A better measure of a movie’s popularity to most of us would be the number of people who see it. With that information, we’d have some idea how to compare this week’s box-office smash with last week’s bomb. We need context for the numbers to have meaning.

On election night, if the TV folks report that Jared Golden is leading with 20 percent of the precincts reporting, we’d need to know whether those precincts included Lewiston, Bangor and Waterville. That might spell trouble for Golden. Expect him to do well in the cities, less so in Orrington, Amity and Plymouth. If he has an early lead in Plymouth, Amity and Orrington, the Ds may want to ice the champagne for some celebrating.

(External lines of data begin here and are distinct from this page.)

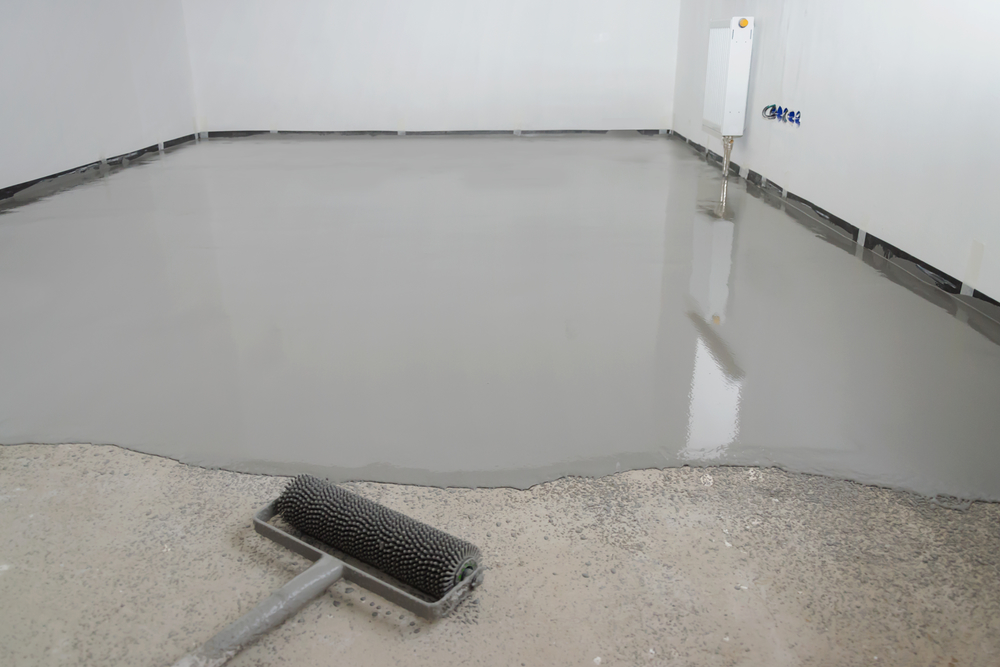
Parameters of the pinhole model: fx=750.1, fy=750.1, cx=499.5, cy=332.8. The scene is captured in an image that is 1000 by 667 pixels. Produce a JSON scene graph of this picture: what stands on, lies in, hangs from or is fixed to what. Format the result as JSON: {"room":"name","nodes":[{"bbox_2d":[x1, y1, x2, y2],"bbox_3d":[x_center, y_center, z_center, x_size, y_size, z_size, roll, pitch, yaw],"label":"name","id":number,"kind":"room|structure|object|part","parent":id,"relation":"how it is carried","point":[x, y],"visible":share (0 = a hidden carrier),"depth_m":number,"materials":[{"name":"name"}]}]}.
{"room":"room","nodes":[
{"label":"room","id":0,"kind":"room"},
{"bbox_2d":[0,0,201,199],"bbox_3d":[-2.588,-1.486,2.694,0.156,2.404,7.094,0,21,0],"label":"left wall","id":1,"kind":"structure","parent":0,"point":[16,16],"depth_m":4.61,"materials":[{"name":"white paint"}]},
{"bbox_2d":[0,132,202,204],"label":"edge strip","id":2,"kind":"object","parent":1,"relation":"attached to","point":[53,175],"visible":0.59,"depth_m":4.57,"materials":[{"name":"black plastic"}]},
{"bbox_2d":[177,0,682,135],"bbox_3d":[-0.501,-2.812,6.016,4.204,2.415,0.177,0,21,0],"label":"back wall","id":3,"kind":"structure","parent":0,"point":[646,109],"depth_m":6.18,"materials":[{"name":"white paint"}]},
{"bbox_2d":[198,128,673,137],"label":"edge strip","id":4,"kind":"object","parent":3,"relation":"attached to","point":[210,133],"visible":0.75,"depth_m":6.42,"materials":[{"name":"plastic"}]},
{"bbox_2d":[0,138,999,664],"bbox_3d":[-0.357,-0.249,2.828,4.005,0.119,7.311,0,21,0],"label":"floor","id":5,"kind":"structure","parent":0,"point":[366,656],"depth_m":1.24,"materials":[{"name":"grey concrete"}]},
{"bbox_2d":[173,475,484,666],"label":"spiked roller","id":6,"kind":"object","parent":5,"relation":"on","point":[345,572],"visible":0.99,"depth_m":1.10,"materials":[{"name":"black plastic"}]},
{"bbox_3d":[-0.345,0.374,1.011,0.089,0.041,0.442,13,25,31],"label":"handle","id":7,"kind":"part","parent":6,"relation":"part of","materials":[{"name":"grey plastic"}]},
{"bbox_2d":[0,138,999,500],"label":"wet floor screed","id":8,"kind":"object","parent":5,"relation":"on","point":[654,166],"visible":0.86,"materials":[{"name":"grey concrete"}]},
{"bbox_2d":[671,0,999,310],"bbox_3d":[1.449,-1.431,2.506,0.157,2.359,6.589,0,21,0],"label":"right wall","id":9,"kind":"structure","parent":0,"point":[889,63],"depth_m":2.79,"materials":[{"name":"white paint"}]},
{"bbox_2d":[703,15,754,135],"bbox_3d":[1.313,-1.448,4.371,0.135,0.741,0.546,0,21,0],"label":"radiator","id":10,"kind":"object","parent":9,"relation":"attached to","point":[723,30],"visible":0.92,"depth_m":4.18,"materials":[{"name":"white metal"}]},
{"bbox_2d":[721,136,734,178],"bbox_3d":[1.338,-1.040,4.414,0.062,0.244,0.049,0,21,0],"label":"radiator pipe","id":11,"kind":"object","parent":10,"relation":"attached to","point":[725,162],"visible":0.94,"depth_m":4.40,"materials":[{"name":"metal"}]},
{"bbox_2d":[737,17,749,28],"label":"radiator valve cap","id":12,"kind":"object","parent":10,"relation":"attached to","point":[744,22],"visible":0.98,"depth_m":3.99,"materials":[{"name":"orange plastic"}]},
{"bbox_2d":[762,103,778,119],"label":"electrical wires","id":13,"kind":"object","parent":9,"relation":"attached to","point":[773,109],"visible":0.88,"depth_m":3.87,"materials":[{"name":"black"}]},
{"bbox_2d":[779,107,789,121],"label":"electrical wires","id":14,"kind":"object","parent":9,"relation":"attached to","point":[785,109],"visible":0.93,"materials":[{"name":"blue plastic"}]},
{"bbox_2d":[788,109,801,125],"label":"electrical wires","id":15,"kind":"object","parent":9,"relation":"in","point":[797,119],"visible":0.89,"depth_m":3.51,"materials":[{"name":"blue plastic"}]},
{"bbox_2d":[669,129,999,320],"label":"edge strip","id":16,"kind":"object","parent":9,"relation":"attached to","point":[809,203],"visible":0.69,"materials":[{"name":"black"}]}
]}

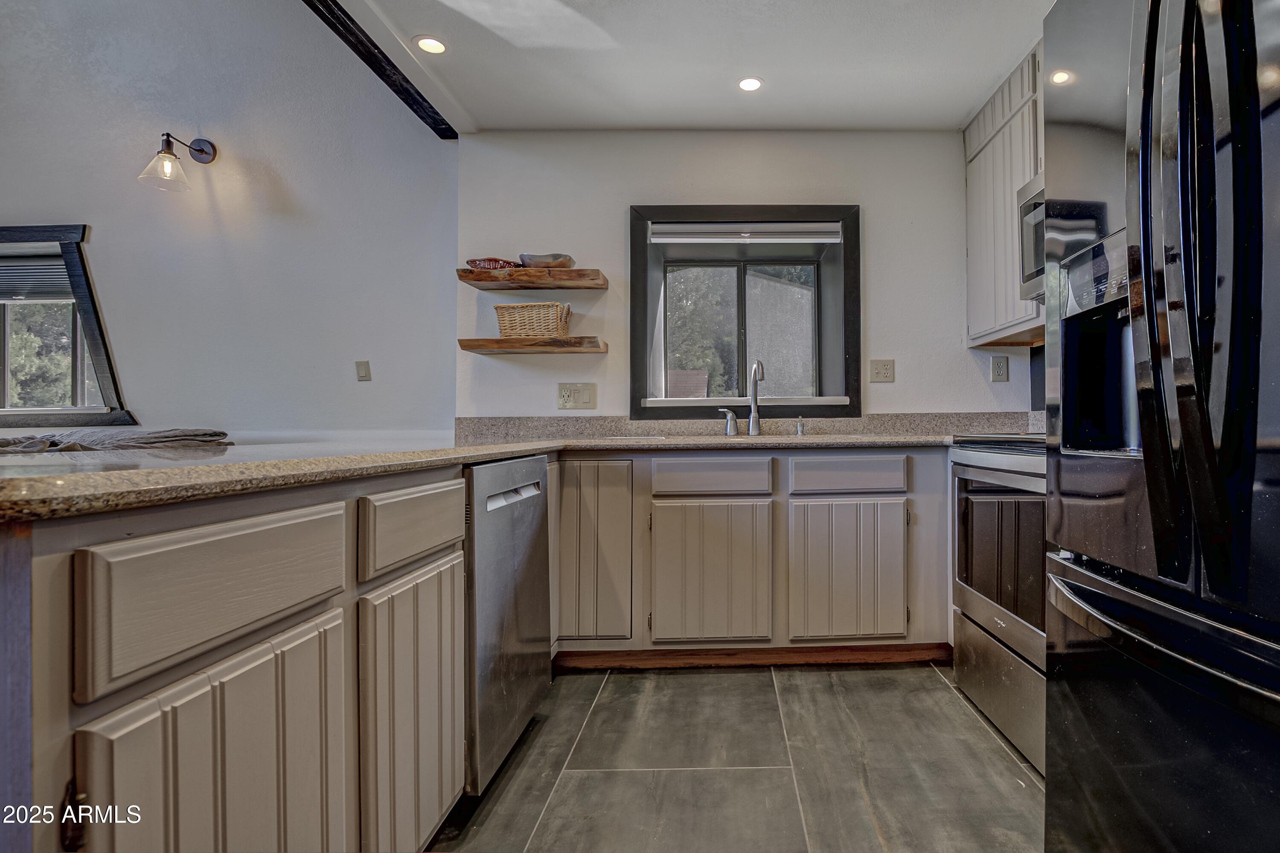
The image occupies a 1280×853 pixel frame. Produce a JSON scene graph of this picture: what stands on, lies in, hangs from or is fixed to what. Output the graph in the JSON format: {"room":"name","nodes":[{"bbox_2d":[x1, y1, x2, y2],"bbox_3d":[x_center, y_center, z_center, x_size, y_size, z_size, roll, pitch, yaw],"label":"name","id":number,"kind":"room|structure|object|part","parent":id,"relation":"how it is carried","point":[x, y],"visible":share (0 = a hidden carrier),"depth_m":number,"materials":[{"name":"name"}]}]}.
{"room":"kitchen","nodes":[
{"label":"kitchen","id":0,"kind":"room"},
{"bbox_2d":[0,0,456,439],"bbox_3d":[-3.436,-1.364,3.110,4.436,4.633,0.156,0,0,-1],"label":"left wall","id":1,"kind":"structure","parent":0,"point":[154,401],"depth_m":3.07,"materials":[{"name":"grey paint"}]},
{"bbox_2d":[0,221,135,426],"bbox_3d":[-3.790,-0.526,3.229,1.472,1.130,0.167,0,0,-1],"label":"window","id":2,"kind":"structure","parent":1,"relation":"in","point":[3,347],"depth_m":3.21,"materials":[{"name":"clear glass"}]},
{"bbox_2d":[0,253,73,302],"bbox_3d":[-3.837,-0.807,3.245,1.004,0.250,0.047,0,0,-1],"label":"window blind","id":3,"kind":"object","parent":2,"relation":"attached to","point":[48,260],"visible":0.84,"depth_m":3.24,"materials":[{"name":"grey"}]},
{"bbox_2d":[138,133,218,191],"bbox_3d":[-2.551,-1.296,2.914,0.192,0.304,0.307,0,0,-1],"label":"wall sconce","id":4,"kind":"object","parent":1,"relation":"attached to","point":[201,150],"visible":0.98,"depth_m":2.85,"materials":[{"name":"metal"}]},
{"bbox_2d":[354,359,371,380],"bbox_3d":[-1.862,-0.305,3.272,0.072,0.113,0.014,0,0,-1],"label":"light switch","id":5,"kind":"object","parent":1,"relation":"attached to","point":[362,376],"visible":0.98,"depth_m":3.27,"materials":[{"name":"plastic"}]},
{"bbox_2d":[315,0,1064,133],"bbox_3d":[0.295,-1.524,0.629,3.322,0.108,5.576,0,0,-1],"label":"ceiling","id":6,"kind":"structure","parent":0,"point":[955,117],"depth_m":2.39,"materials":[{"name":"white paint"}]},
{"bbox_2d":[286,0,458,136],"bbox_3d":[-1.290,-1.510,0.914,0.169,0.107,4.418,0,0,-1],"label":"ceiling beam","id":7,"kind":"structure","parent":6,"relation":"attached to","point":[367,60],"depth_m":2.39,"materials":[{"name":"wood"}]},
{"bbox_2d":[413,35,447,54],"bbox_3d":[-1.049,-1.468,2.303,0.126,0.006,0.127,0,0,-1],"label":"recessed light","id":8,"kind":"object","parent":6,"relation":"in","point":[439,48],"visible":0.99,"depth_m":2.30,"materials":[{"name":"white"}]},
{"bbox_2d":[737,76,763,91],"bbox_3d":[0.203,-1.471,2.570,0.119,0.006,0.120,0,0,-1],"label":"recessed light","id":9,"kind":"object","parent":6,"relation":"in","point":[755,83],"visible":0.99,"depth_m":2.57,"materials":[{"name":"white"}]},
{"bbox_2d":[423,660,1044,852],"bbox_3d":[-1.347,1.025,0.611,6.600,0.098,5.573,0,0,-1],"label":"floor","id":10,"kind":"structure","parent":0,"point":[760,685],"depth_m":1.69,"materials":[{"name":"grey tile"}]},
{"bbox_2d":[6,464,469,852],"bbox_3d":[-0.871,0.538,1.045,0.661,0.879,1.206,0,0,-1],"label":"peninsula cabinet","id":11,"kind":"object","parent":10,"relation":"on","point":[229,655],"visible":0.87,"depth_m":0.78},
{"bbox_3d":[-0.690,0.432,0.658,0.017,0.067,0.017,0,0,-1],"label":"hinge","id":12,"kind":"part","parent":11,"relation":"part of","materials":[{"name":"black metal"}]},
{"bbox_3d":[-0.628,0.613,0.822,0.052,0.556,0.339,0,0,-1],"label":"cabinet door","id":13,"kind":"part","parent":11,"relation":"part of","materials":[{"name":"wood"}]},
{"bbox_3d":[-0.639,0.222,0.836,0.046,0.158,0.310,0,0,-1],"label":"drawer","id":14,"kind":"part","parent":11,"relation":"part of","materials":[{"name":"wood"}]},
{"bbox_3d":[-0.580,0.605,1.253,0.046,0.552,0.379,0,0,-1],"label":"cabinet door","id":15,"kind":"part","parent":11,"relation":"part of","materials":[{"name":"beige paint"}]},
{"bbox_3d":[-0.578,0.210,1.252,0.035,0.134,0.345,0,0,-1],"label":"drawer","id":16,"kind":"part","parent":11,"relation":"part of","materials":[{"name":"wood"}]},
{"bbox_2d":[460,453,551,794],"bbox_3d":[-0.825,0.538,1.769,0.623,0.859,0.587,0,0,-1],"label":"dishwasher","id":17,"kind":"object","parent":10,"relation":"on","point":[512,518],"visible":0.36,"depth_m":1.63,"materials":[{"name":"silver metal"}]},
{"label":"dishwasher handle","id":18,"kind":"part","parent":17,"relation":"part of","materials":[{"name":"silver metal"}]},
{"bbox_2d":[555,448,945,664],"bbox_3d":[0.156,0.527,2.559,1.640,0.865,0.639,0,0,-1],"label":"base cabinet","id":19,"kind":"object","parent":10,"relation":"on","point":[695,498],"visible":0.79,"depth_m":2.29,"materials":[{"name":"wood"}]},
{"bbox_2d":[0,429,958,522],"bbox_3d":[-0.230,0.070,1.462,2.604,0.038,1.823,0,0,-1],"label":"granite countertop","id":20,"kind":"structure","parent":19,"relation":"on","point":[509,453],"depth_m":1.01,"materials":[{"name":"stone"}]},
{"bbox_2d":[0,427,233,453],"bbox_3d":[-2.439,0.083,2.265,1.105,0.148,0.774,0,0,-1],"label":"blanket","id":21,"kind":"object","parent":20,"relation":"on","point":[149,438],"visible":0.74,"depth_m":2.21,"materials":[{"name":"grey fabric"}]},
{"bbox_2d":[718,407,738,435],"bbox_3d":[0.116,-0.016,2.804,0.099,0.129,0.051,0,0,-1],"label":"faucet handle","id":22,"kind":"object","parent":20,"relation":"on","point":[730,416],"visible":0.99,"depth_m":2.79,"materials":[{"name":"silver metal"}]},
{"bbox_2d":[745,358,765,435],"bbox_3d":[0.253,-0.135,2.798,0.086,0.360,0.229,0,0,-1],"label":"faucet","id":23,"kind":"object","parent":20,"relation":"on","point":[752,416],"visible":1,"depth_m":2.85,"materials":[{"name":"silver metal"}]},
{"bbox_2d":[794,415,805,435],"bbox_3d":[0.466,-0.003,2.845,0.043,0.091,0.072,0,0,-1],"label":"soap dispenser","id":24,"kind":"object","parent":20,"relation":"on","point":[800,431],"visible":0.99,"depth_m":2.85,"materials":[{"name":"silver metal"}]},
{"bbox_3d":[-0.429,0.496,2.313,0.310,0.679,0.129,0,0,-1],"label":"cabinet door","id":25,"kind":"part","parent":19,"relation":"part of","materials":[{"name":"beige paint"}]},
{"bbox_3d":[0.021,0.586,2.286,0.416,0.526,0.090,0,0,-1],"label":"cabinet door","id":26,"kind":"part","parent":19,"relation":"part of","materials":[{"name":"wood"}]},
{"bbox_2d":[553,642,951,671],"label":"baseboard","id":27,"kind":"structure","parent":19,"relation":"attached to","point":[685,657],"depth_m":2.43,"materials":[{"name":"brown wood"}]},
{"bbox_3d":[0.564,0.573,2.303,0.394,0.519,0.083,0,0,-1],"label":"cabinet door","id":28,"kind":"part","parent":19,"relation":"part of","materials":[{"name":"wood"}]},
{"bbox_2d":[946,433,1049,778],"bbox_3d":[1.205,0.433,1.849,0.710,1.077,0.771,0,0,-1],"label":"stove","id":29,"kind":"object","parent":10,"relation":"on","point":[1008,461],"visible":0.31,"depth_m":1.82,"materials":[{"name":"silver metal"}]},
{"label":"storage drawer","id":30,"kind":"part","parent":29,"relation":"part of","materials":[{"name":"silver metal"}]},
{"bbox_2d":[1037,0,1279,852],"bbox_3d":[1.033,0.064,0.835,0.907,1.784,0.907,0,0,-1],"label":"refrigerator","id":31,"kind":"object","parent":10,"relation":"on","point":[1128,232],"visible":1,"depth_m":0.86,"materials":[{"name":"black metal"}]},
{"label":"freezer drawer","id":32,"kind":"part","parent":31,"relation":"part of","materials":[{"name":"metal"}]},
{"bbox_3d":[0.715,0.300,0.914,0.174,0.036,0.599,0,0,9],"label":"freezer handle","id":33,"kind":"part","parent":31,"relation":"part of","materials":[{"name":"black metal"}]},
{"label":"refrigerator handles","id":34,"kind":"part","parent":31,"relation":"part of","materials":[{"name":"metal"}]},
{"bbox_2d":[459,131,1035,424],"bbox_3d":[0.255,-0.272,3.075,3.056,2.448,0.262,0,0,-1],"label":"back wall","id":35,"kind":"structure","parent":0,"point":[900,381],"depth_m":3.00,"materials":[{"name":"white paint"}]},
{"bbox_2d":[457,335,606,354],"bbox_3d":[-0.803,-0.379,2.847,0.621,0.047,0.251,0,0,-1],"label":"floating shelf","id":36,"kind":"object","parent":35,"relation":"attached to","point":[497,344],"visible":0.98,"depth_m":2.73,"materials":[{"name":"brown wood"}]},
{"bbox_2d":[493,302,571,338],"bbox_3d":[-0.805,-0.492,2.846,0.330,0.164,0.193,0,0,-1],"label":"wicker basket","id":37,"kind":"object","parent":36,"relation":"on","point":[517,317],"visible":0.92,"depth_m":2.77,"materials":[{"name":"wicker"}]},
{"bbox_2d":[459,267,607,290],"bbox_3d":[-0.795,-0.687,2.839,0.633,0.049,0.263,0,0,-1],"label":"floating shelf","id":38,"kind":"object","parent":35,"relation":"attached to","point":[572,272],"visible":0.98,"depth_m":2.74,"materials":[{"name":"brown wood"}]},
{"bbox_2d":[464,257,522,271],"bbox_3d":[-0.988,-0.755,2.855,0.268,0.058,0.193,0,0,-1],"label":"red dish","id":39,"kind":"object","parent":38,"relation":"on","point":[489,260],"visible":0.74,"depth_m":2.79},
{"bbox_2d":[519,252,574,268],"bbox_3d":[-0.748,-0.774,2.870,0.267,0.073,0.194,0,0,-1],"label":"bowl","id":40,"kind":"object","parent":38,"relation":"on","point":[532,260],"visible":0.84,"depth_m":2.81,"materials":[{"name":"metal"}]},
{"bbox_2d":[556,382,596,409],"bbox_3d":[-0.614,-0.148,2.904,0.187,0.123,0.016,0,0,-1],"label":"light switch","id":41,"kind":"object","parent":35,"relation":"attached to","point":[567,396],"visible":0.98,"depth_m":2.90,"materials":[{"name":"plastic"}]},
{"bbox_2d":[453,411,1033,441],"bbox_3d":[0.276,0.000,2.936,2.504,0.107,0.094,0,0,-1],"label":"backsplash","id":42,"kind":"structure","parent":35,"relation":"attached to","point":[885,426],"depth_m":2.94,"materials":[{"name":"stone"}]},
{"bbox_2d":[629,204,860,419],"bbox_3d":[0.222,-0.569,3.187,1.321,1.107,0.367,0,0,-1],"label":"window","id":43,"kind":"structure","parent":35,"relation":"in","point":[635,354],"depth_m":3.17,"materials":[{"name":"black"}]},
{"bbox_2d":[649,221,841,242],"bbox_3d":[0.219,-0.980,3.048,0.987,0.094,0.050,0,0,-1],"label":"window blind","id":44,"kind":"object","parent":43,"relation":"attached to","point":[785,240],"visible":0.99,"depth_m":3.03,"materials":[{"name":"white"}]},
{"bbox_2d":[869,358,894,382],"bbox_3d":[0.891,-0.277,2.971,0.115,0.117,0.013,0,0,-1],"label":"wall outlet","id":45,"kind":"object","parent":35,"relation":"attached to","point":[885,369],"visible":0.97,"depth_m":2.97,"materials":[{"name":"beige plastic"}]},
{"bbox_2d":[990,354,1009,381],"bbox_3d":[1.462,-0.283,2.938,0.073,0.122,0.009,0,0,-1],"label":"wall outlet","id":46,"kind":"object","parent":35,"relation":"attached to","point":[1000,371],"visible":0.98,"depth_m":2.94,"materials":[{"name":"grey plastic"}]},
{"bbox_2d":[963,40,1045,346],"bbox_3d":[1.427,-0.953,2.581,0.304,1.099,0.813,0,0,-1],"label":"upper cabinet","id":47,"kind":"object","parent":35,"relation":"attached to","point":[970,202],"visible":0.35,"depth_m":2.60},
{"bbox_2d":[1016,172,1045,301],"bbox_3d":[1.373,-0.687,1.923,0.432,0.423,0.760,0,0,-1],"label":"microwave","id":48,"kind":"object","parent":47,"relation":"attached to","point":[1028,252],"visible":0.2,"depth_m":2.20,"materials":[{"name":"silver metal"}]},
{"label":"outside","id":49,"kind":"structure","parent":0,"visible":0},
{"label":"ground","id":50,"kind":"structure","parent":49,"visible":0},
{"bbox_2d":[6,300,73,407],"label":"tree","id":51,"kind":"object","parent":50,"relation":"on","point":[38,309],"visible":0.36,"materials":[{"name":"green plant"}]},
{"bbox_2d":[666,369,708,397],"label":"roof","id":52,"kind":"structure","parent":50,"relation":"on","point":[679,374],"depth_m":8.13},
{"bbox_2d":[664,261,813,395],"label":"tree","id":53,"kind":"object","parent":50,"relation":"on","point":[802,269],"visible":0.31,"materials":[{"name":"plant"}]}
]}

The lack of context for numbers shows up in national statistics all the time. Sometimes, the numbers just swamp us. How much is the federal budget? How much is the Gross Domestic Product (the total value of all goods and services sold)? The federal budget is $3.8 trillion. Can you wrap your head around that? Or, the GDP is $18.7 trillion. How much is that in money? How high would a stack of $20 bills worth $18.7 trillion stand? To Mars? To Pluto? Talk about number-ness.

Another teacher taught us that GDP itself is meaningless. If every householder in America paid a neighbor $100 ($704 in today’s money) to wash, dry and fold her laundry, $88.9 billion (today’s money) would change hands each week. And another neighbor would have brought me her laundry, so I would have got back my $704. The GDP would have risen by $1,408, but the economy would have gained nothing. As it is, I do my laundry, and my neighbor does her laundry and GDP is “lower.” Number-ness.

Bob Neal remembers well that the late U.S. Sen. Everett Dirksen, R-Illinois, famously said, “A million here, a million there, pretty soon, you’re talking real money.”